Tegoroczny Marsz Niepodległości to nie był marsz przeciwko nikomu, to był marsz radości - mówił w poniedziałek w Polskim Radiu sekretarz stanu w Kancelarii Premiera Jacek Sasin. Jego zdaniem państwo polskie także w kolejnych latach powinno wziąć na siebie organizację podobnych marszów.
Sasin był w poniedziałek gościem radiowych "Sygnałów Dnia". Pytany był m.in. o niedzielny Marsz z okazji 100-lecia Niepodległości. Zwrócił uwagę, że w tym roku po raz pierwszy marsz organizowany był przez państwo, a nie przez jedną grupę i to się wyjątkowo sprawdziło.
"Nie spodziewałem się, że będzie nas tak wiele" - zaznaczył Sasin. "Widać po tym, że ta inicjatywa rządu i pana premiera Mateusza Morawieckiego oraz prezydenta, bo marsz odbywał się pod patronatem prezydenta Andrzeja Dudy, była potrzebna i oczekiwana, Polacy chcieli, aby tego dnia zorganizowany był taki marsz, który nas wszystkich połączy" - dodał.
Podkreślał, że podczas marszu była "bardzo radosna atmosfera, to nie był marsz, tak jak chcieliby politycy opozycji, ludzi którzy zieją jakąś niechęcią czy nienawiścią do kogokolwiek".
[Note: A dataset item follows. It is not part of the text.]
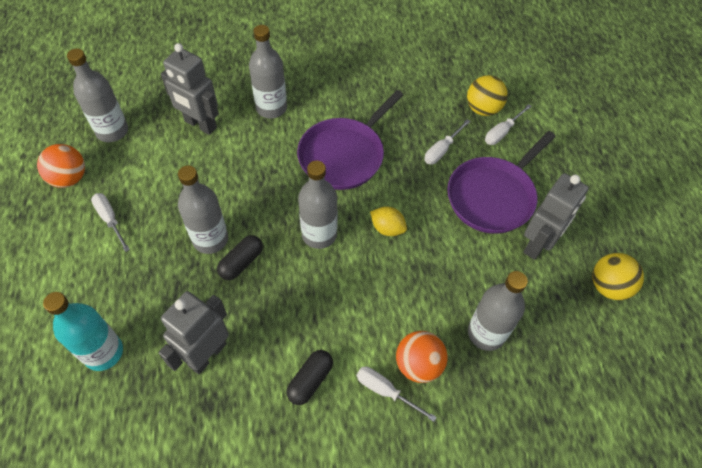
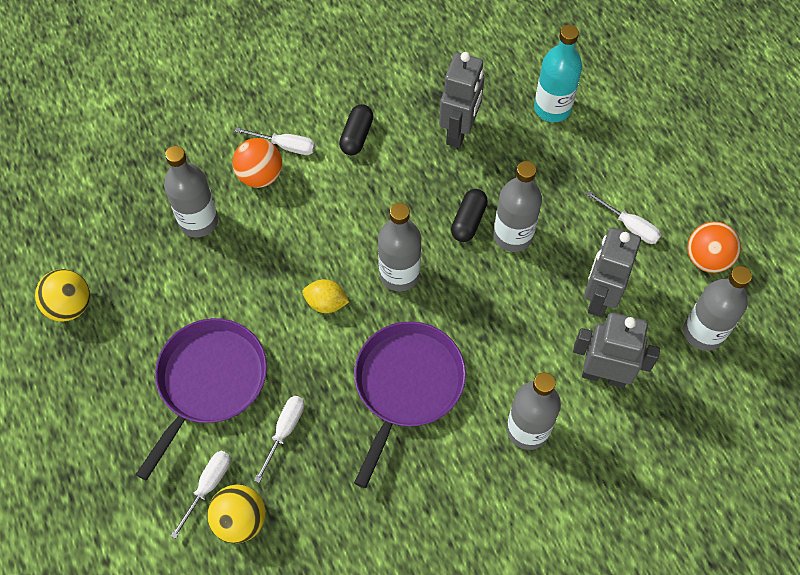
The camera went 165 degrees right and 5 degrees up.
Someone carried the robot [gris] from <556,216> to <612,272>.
"To nie był marsz przeciwko nikomu, to był marsz radości, w żadnym wypadku to nie był, jak zapowiadał Grzegorz Schetyna, marsz hańby" - podkreślał Sasin. "Myślę, że za te słowa czas przeprosić Polaków" - dodał.
Sasin dodał, że przed marszem było oczekiwanie ze strony opozycji i "części mediów mainstreamowych", że "ten marsz będzie czymś, co ma Polskę skompromitować", ale "te oczekiwania się po prostu nie spełniły".
Zaznaczył, że dziś na siłę niektórzy usiłują znaleźć incydenty, które "zawsze znajdą się przy tak wielkim zgromadzeniu, ćwierci miliona osób". Zawsze bowiem, mówił, "znajdą się osoby, które przyniosą nie taki transparent jak trzeba", zawsze też będą tacy, którzy będą chcieli zakłócić podobną uroczystość. Przyznał, że "incydent ze spaleniem flagi UE był idiotyczny, nie na miejscu", ale generalnie służby działały wyjątkowo sprawnie.
Minister z Kancelarii Premiera był też pytany, czy marsz w tej formule powinien być organizowany co roku. Przyznał, że "jest wielkie oczekiwanie Polaków", by władze organizowały takie uroczystości.
"Życzyłbym sobie, aby każdego roku 11 listopada w sto pierwszą i w kolejne rocznice państwo polskie brało na siebie ten obowiązek zorganizowania obchodów, również w tym wymiarze bardziej obywatelskim" - powiedział. "To nie jest rocznica, która powinna być rocznicą organizowaną przez jedno tylko środowisko" - dodał.